● **Task instructions**: Find the lines below holding the word "APERTURE" and copy each of them.

● **Data for this task**:
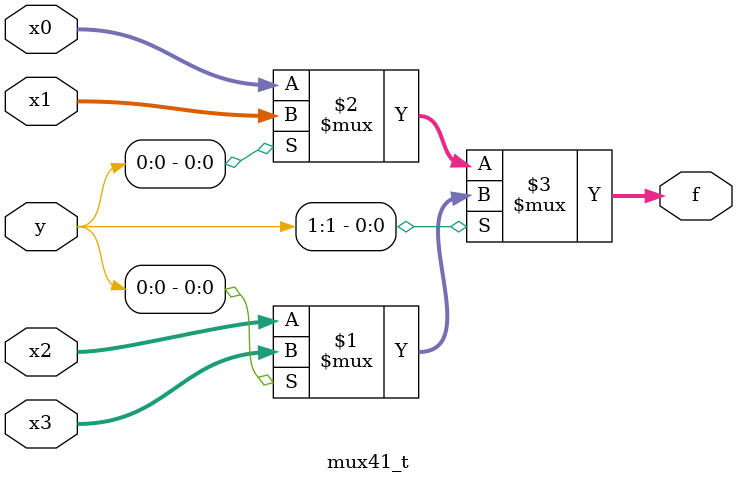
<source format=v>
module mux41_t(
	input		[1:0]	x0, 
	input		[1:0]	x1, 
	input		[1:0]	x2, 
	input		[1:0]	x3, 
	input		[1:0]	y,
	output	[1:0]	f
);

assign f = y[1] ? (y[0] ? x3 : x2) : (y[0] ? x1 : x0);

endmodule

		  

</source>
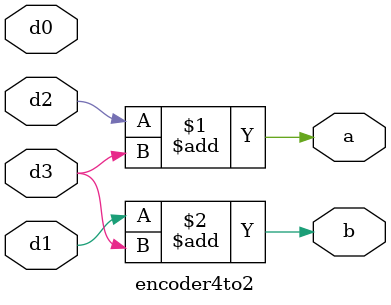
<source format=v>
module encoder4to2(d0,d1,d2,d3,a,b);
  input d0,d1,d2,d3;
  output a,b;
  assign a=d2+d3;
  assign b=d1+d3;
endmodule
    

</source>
...
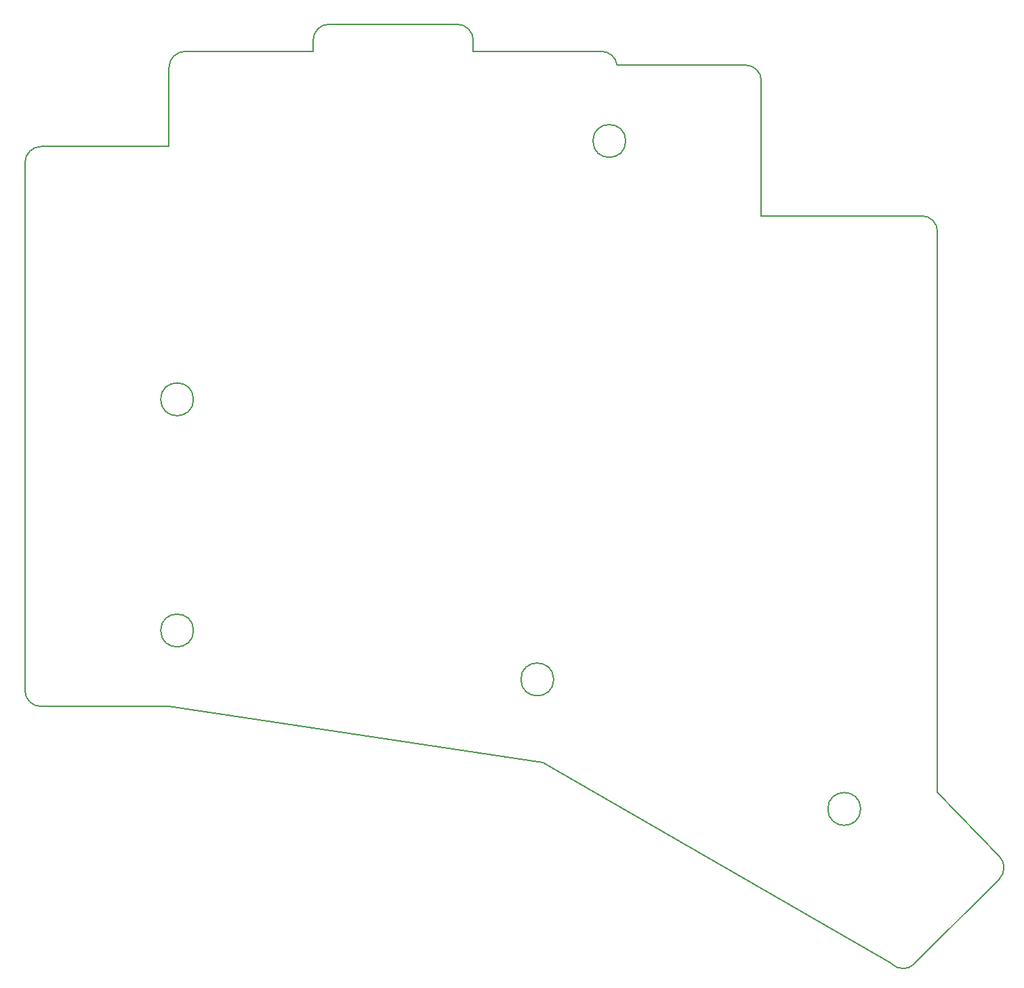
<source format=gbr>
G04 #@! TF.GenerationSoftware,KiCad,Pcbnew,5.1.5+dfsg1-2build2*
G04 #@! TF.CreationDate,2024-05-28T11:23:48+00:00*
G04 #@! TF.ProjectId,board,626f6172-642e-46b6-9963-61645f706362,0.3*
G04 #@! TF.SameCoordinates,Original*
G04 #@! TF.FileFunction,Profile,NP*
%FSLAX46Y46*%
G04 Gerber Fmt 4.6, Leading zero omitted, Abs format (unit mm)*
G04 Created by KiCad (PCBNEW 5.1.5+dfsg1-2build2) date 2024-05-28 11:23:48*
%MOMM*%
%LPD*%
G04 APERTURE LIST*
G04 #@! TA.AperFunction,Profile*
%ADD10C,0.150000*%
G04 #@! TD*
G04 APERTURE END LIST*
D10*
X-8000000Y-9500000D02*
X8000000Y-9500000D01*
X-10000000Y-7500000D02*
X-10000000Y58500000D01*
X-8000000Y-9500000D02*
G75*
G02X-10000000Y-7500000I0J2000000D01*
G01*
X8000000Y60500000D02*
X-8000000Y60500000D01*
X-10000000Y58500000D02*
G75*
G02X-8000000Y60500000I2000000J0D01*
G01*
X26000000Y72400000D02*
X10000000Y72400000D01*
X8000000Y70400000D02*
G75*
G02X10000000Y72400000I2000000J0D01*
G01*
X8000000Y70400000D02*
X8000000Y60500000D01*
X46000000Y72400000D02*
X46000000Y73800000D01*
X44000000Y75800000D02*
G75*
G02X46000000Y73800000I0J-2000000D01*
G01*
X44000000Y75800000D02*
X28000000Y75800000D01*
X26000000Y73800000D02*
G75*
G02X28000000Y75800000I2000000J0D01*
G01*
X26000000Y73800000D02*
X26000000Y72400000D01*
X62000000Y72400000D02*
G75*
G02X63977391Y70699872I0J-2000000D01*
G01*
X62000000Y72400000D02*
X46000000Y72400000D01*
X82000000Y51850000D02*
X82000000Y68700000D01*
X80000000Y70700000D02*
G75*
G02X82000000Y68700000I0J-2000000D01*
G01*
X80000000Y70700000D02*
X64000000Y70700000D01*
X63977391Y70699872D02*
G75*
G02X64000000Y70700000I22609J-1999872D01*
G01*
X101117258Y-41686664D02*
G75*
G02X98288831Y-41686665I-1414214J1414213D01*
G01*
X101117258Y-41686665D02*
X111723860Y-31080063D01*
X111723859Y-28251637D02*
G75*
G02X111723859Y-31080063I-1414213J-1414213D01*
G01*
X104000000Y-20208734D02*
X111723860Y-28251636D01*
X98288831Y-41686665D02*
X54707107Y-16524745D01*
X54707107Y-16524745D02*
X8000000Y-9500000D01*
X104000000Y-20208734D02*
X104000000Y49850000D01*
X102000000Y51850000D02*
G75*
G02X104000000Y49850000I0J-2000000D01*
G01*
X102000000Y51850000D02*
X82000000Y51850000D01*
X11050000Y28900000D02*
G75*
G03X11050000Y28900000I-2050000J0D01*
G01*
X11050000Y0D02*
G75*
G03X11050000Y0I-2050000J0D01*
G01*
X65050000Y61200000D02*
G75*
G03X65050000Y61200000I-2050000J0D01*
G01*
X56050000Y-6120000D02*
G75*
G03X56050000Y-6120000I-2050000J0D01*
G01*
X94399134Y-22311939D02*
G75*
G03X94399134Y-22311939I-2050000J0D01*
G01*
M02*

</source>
==
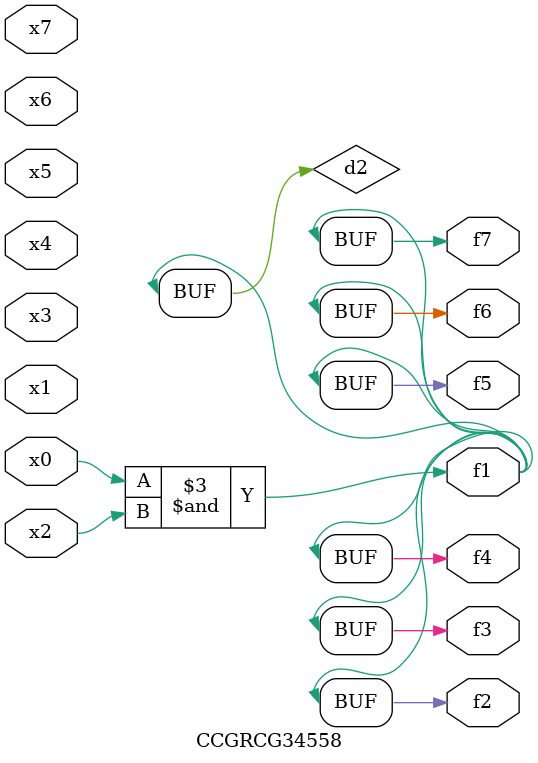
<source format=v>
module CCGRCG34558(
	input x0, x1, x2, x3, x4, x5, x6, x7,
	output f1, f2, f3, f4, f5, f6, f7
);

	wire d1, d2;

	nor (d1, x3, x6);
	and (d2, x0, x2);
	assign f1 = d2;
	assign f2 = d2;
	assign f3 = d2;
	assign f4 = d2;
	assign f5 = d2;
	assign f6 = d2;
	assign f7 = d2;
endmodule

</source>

● **Answer space**:
G04 APERTURE LIST*
G04 APERTURE END LIST*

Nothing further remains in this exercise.